Skip to content

Section 3.2: Embeddings — From Discrete to Continuous

The fundamental problem: language is made of discrete symbols (characters, words), but neural networks operate on continuous vectors.

Embeddings bridge this gap. They convert discrete tokens into continuous representations that capture meaning.

This section derives embeddings from first principles and shows why they're the key to neural language modeling.

The Problem with Discrete Representations

One-Hot Encoding

The naive way to represent tokens: one-hot vectors.

For vocabulary {a, b, c, d} with |V| = 4:

\[\text{one\_hot}(a) = [1, 0, 0, 0]\]
\[\text{one\_hot}(b) = [0, 1, 0, 0]\]
\[\text{one\_hot}(c) = [0, 0, 1, 0]\]
\[\text{one\_hot}(d) = [0, 0, 0, 1]\]

Each token gets a unique position; all other entries are zero.

Why One-Hot Fails

Problem 1: No Similarity

For any two different tokens i ≠ j:

\[\text{one\_hot}(i) \cdot \text{one\_hot}(j) = 0\]

All tokens are orthogonal. "a" and "b" are as dissimilar as "a" and "7".

Problem 2: Dimensionality

Vector size = vocabulary size.

For characters: manageable (~100 dimensions) For words: massive (~50,000+ dimensions)

Problem 3: No Generalization

A weight connecting to one-hot position i affects ONLY token i.

— ACTIONS TO TAKE —
A. Quote the embeddings section word for word, starting with "Embeddings bridge this" and going on through "tokens: one-hot vectors.".
B. Answer these questions from the embeddings section:
(i) What vocabulary size is given for the one-hot example?
(ii) About how many dimensions does it give for one-hot vectors over words?
(iii) What is the dot product of the one-hot vectors for two different tokens?
C. Carry on writing the section on embeddings from its last sentence.
The lines that come next have nothing to do with the section on embeddings.

— GIVEN DATA —

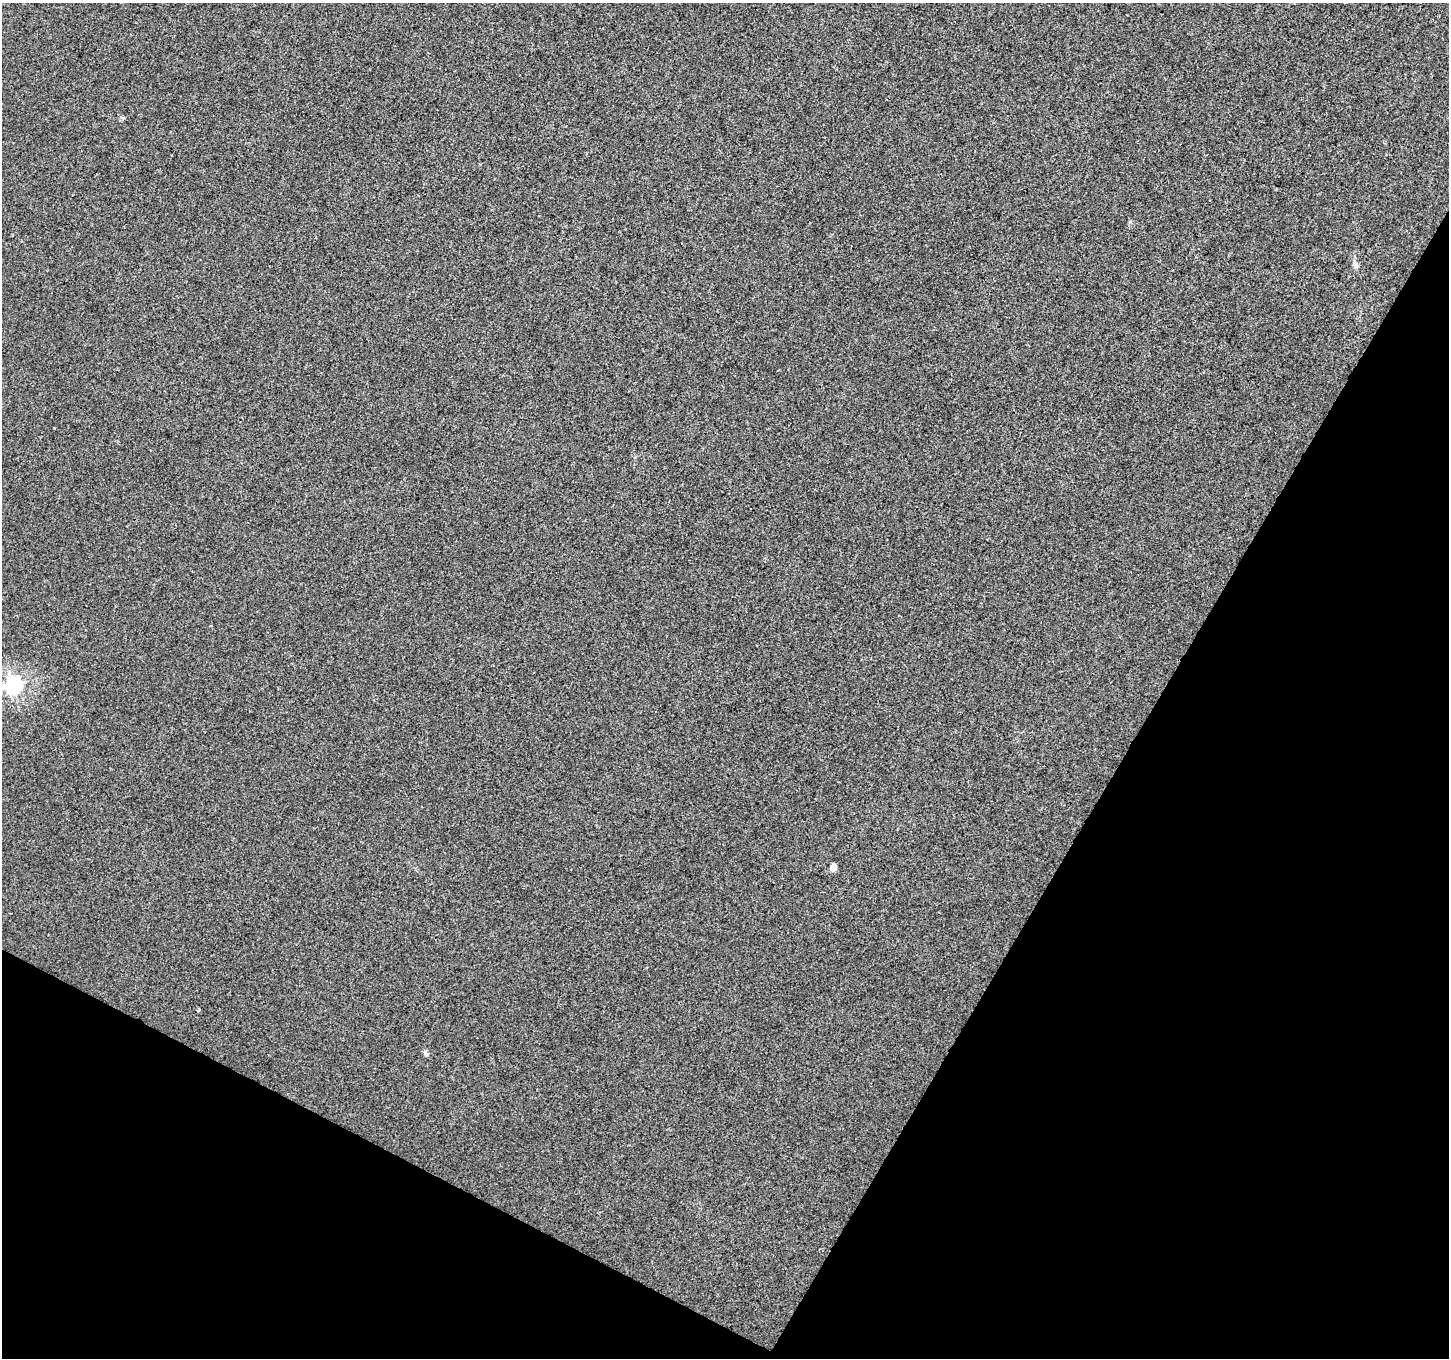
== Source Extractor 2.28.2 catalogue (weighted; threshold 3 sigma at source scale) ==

— WRITTEN ANSWERS —
A.
Embeddings bridge this gap. They convert discrete tokens into continuous representations that capture meaning.

This section derives embeddings from first principles and shows why they're the key to neural language modeling.

The Problem with Discrete Representations

One-Hot Encoding

The naive way to represent tokens: one-hot vectors.

B.
(i) |V| = 4, for the vocabulary {a, b, c, d}.
(ii) About 50,000 or more dimensions.
(iii) 0.

C.
Learning about "cat" provides zero information about "dog".

The Geometric View

In one-hot space:

  • All vectors have length 1
  • All pairs are distance √2 apart (since ||eᵢ - eⱼ||² = 2 for i ≠ j)
  • No structure, no clusters, no relationships

The notation ||v|| denotes the Euclidean length (norm) of vector v, calculated as √(v₁² + v₂² + ... + vₙ²). The squared norm ||v||² is simply the sum of squared components.

This is a failure of representation, not of the neural network itself.

The Embedding Solution

The Key Idea

Instead of one-hot vectors, represent each token as a learned dense vector.

For vocabulary size |V| and embedding dimension d (where d << |V|):

\[E \in \mathbb{R}^{|V| \times d}\]

Each row of E is the embedding for one token:

\[\text{embed}(i) = E[i, :] \in \mathbb{R}^d\]

Example

For vocabulary {a, b, c, d} with d = 3:

\[E = \begin{bmatrix} 0.2 & -0.5 & 0.1 \\ 0.3 & -0.4 & 0.2 \\ -0.1 & 0.8 & 0.3 \\ 0.5 & 0.2 & -0.7 \end{bmatrix}\]

Then:

  • embed(a) = [0.2, -0.5, 0.1]
  • embed(b) = [0.3, -0.4, 0.2]
  • embed(c) = [-0.1, 0.8, 0.3]
  • embed(d) = [0.5, 0.2, -0.7]

What Changes?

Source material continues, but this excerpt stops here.